Participaram da reunião representantes da Associação Farroupilhense de Proteção ao Ambiente Natural (Afapan), Suzana Bertuol e José Pancotto; do Conselho Municipal de Meio Ambiente (Comam), Tatiane Kiesowe; e da Ecofar, representada pelo diretor Evandro Breda.
Segundo dados apresentados por Breda, Farroupilha gera aproximadamente 15 mil toneladas de resíduos por mês. Desse total, cerca de 12 mil toneladas correspondem a materiais orgânicos e 3 mil toneladas são classificadas como resíduos recicláveis.
Um levantamento realizado pela Afapan aponta que aproximadamente 80% dos materiais recicláveis descartados no município acabam tendo como destino final o aterro sanitário, sem possibilidade de reaproveitamento. De acordo com José Pancotto, um dos fatores que contribuem para esse cenário é o descarte incorreto e a contaminação dos materiais.
A situação também impacta o trabalho realizado pela Associação de Catadores de Resíduos Sólidos de Farroupilha (Acaresul), localizada no bairro Vila Esperança. A cooperativa recebe parte dos materiais destinados à reciclagem, mas grande quantidade chega misturada com resíduos orgânicos, reduzindo o volume de itens que podem retornar à cadeia produtiva como matéria-prima.
Diante desse cenário, as entidades apresentaram duas propostas para melhorar o sistema de coleta seletiva no município. Entre as sugestões estão a utilização de um caminhão furgão exclusivo para o recolhimento de materiais recicláveis e a implantação de ecopontos em locais estratégicos da cidade, como alternativa ao atual modelo baseado principalmente em contêineres de coleta seletiva.

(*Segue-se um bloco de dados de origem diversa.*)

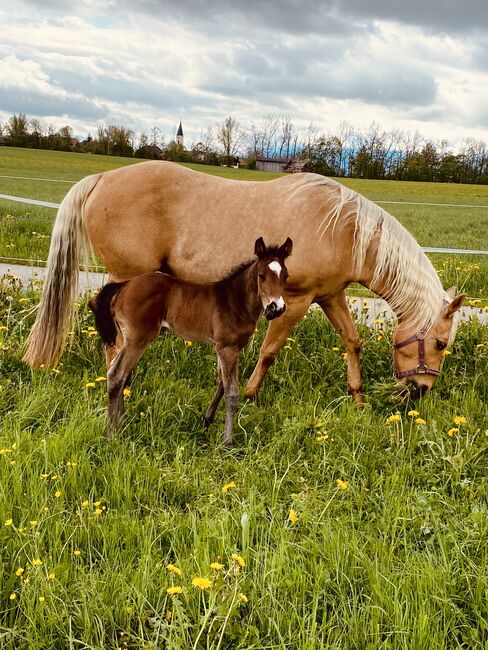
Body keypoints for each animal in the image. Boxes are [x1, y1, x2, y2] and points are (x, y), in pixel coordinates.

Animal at [23, 159, 466, 398]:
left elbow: (351, 341)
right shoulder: (296, 300)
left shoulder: (330, 296)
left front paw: (356, 396)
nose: (420, 391)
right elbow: (270, 350)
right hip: (126, 278)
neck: (343, 227)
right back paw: (122, 384)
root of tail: (101, 178)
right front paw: (251, 395)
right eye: (440, 343)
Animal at [89, 237, 292, 446]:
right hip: (138, 339)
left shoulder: (221, 347)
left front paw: (206, 422)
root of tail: (124, 286)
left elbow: (221, 383)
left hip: (126, 338)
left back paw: (122, 424)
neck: (235, 301)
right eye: (261, 275)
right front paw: (228, 442)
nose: (277, 308)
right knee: (116, 374)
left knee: (119, 372)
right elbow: (231, 391)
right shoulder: (228, 348)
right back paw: (112, 434)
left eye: (286, 276)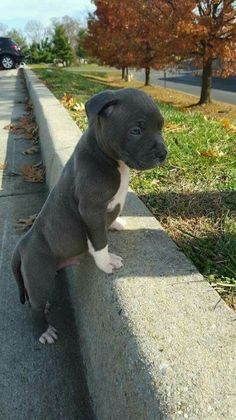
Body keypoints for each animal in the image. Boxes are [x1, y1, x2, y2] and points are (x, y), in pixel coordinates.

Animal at [10, 87, 166, 342]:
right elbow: (99, 239)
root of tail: (22, 245)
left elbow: (108, 221)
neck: (107, 156)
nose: (163, 153)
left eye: (161, 126)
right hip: (40, 274)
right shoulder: (91, 208)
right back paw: (43, 331)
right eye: (135, 130)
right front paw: (106, 261)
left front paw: (116, 223)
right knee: (35, 305)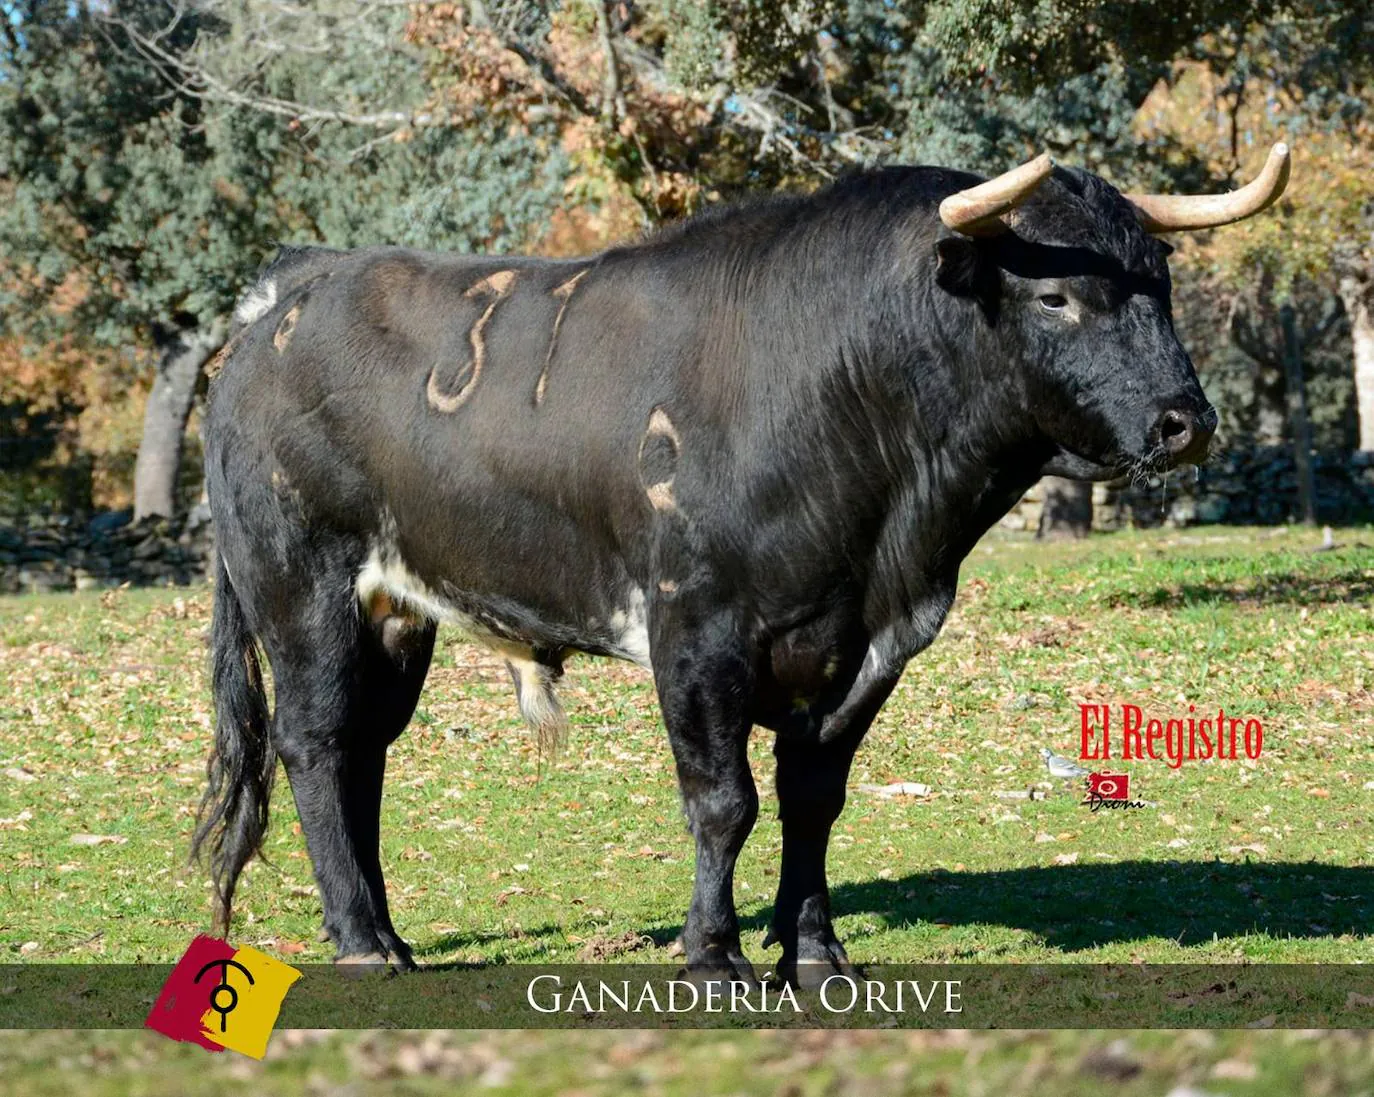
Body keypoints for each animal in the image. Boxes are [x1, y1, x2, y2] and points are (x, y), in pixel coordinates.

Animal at [196, 163, 1225, 989]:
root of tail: (290, 292)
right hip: (302, 587)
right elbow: (725, 800)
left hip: (396, 613)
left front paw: (815, 948)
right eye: (1056, 298)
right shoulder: (696, 631)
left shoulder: (870, 645)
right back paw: (361, 940)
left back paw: (386, 930)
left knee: (365, 752)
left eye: (1164, 284)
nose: (1186, 420)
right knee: (316, 742)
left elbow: (814, 798)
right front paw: (715, 953)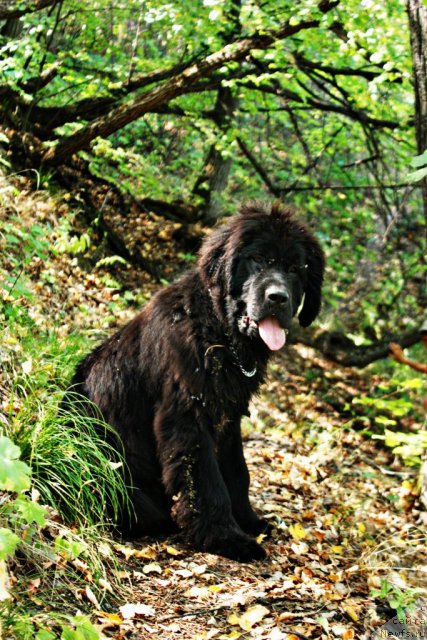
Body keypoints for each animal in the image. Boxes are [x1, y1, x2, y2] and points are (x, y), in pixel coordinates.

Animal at [67, 200, 326, 560]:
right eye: (258, 259)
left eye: (294, 268)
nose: (278, 297)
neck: (218, 334)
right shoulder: (187, 416)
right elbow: (207, 481)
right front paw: (225, 537)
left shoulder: (229, 414)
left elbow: (237, 471)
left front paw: (248, 520)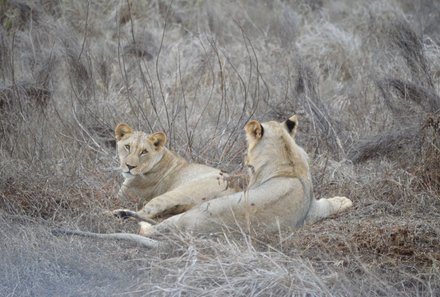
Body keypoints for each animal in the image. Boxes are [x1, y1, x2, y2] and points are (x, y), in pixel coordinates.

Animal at [136, 114, 352, 235]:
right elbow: (329, 205)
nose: (245, 156)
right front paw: (345, 200)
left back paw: (143, 225)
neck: (288, 160)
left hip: (191, 211)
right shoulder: (311, 210)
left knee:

Os vereadores demonstraram apoio às propostas apresentadas e destacaram a necessidade de ampliar os mecanismos de fiscalização e conscientização da população. Entre as medidas defendidas está a criação de ações para advertir moradores que realizam o descarte irregular de resíduos, além do fortalecimento dos programas de educação ambiental desenvolvidos pela Secretaria Municipal de Meio Ambiente.
A discussão reforçou a necessidade de ações integradas entre poder público, entidades ambientais, cooperativas e comunidade para aumentar os índices de reciclagem e reduzir o volume de resíduos encaminhados ao aterro sanitário.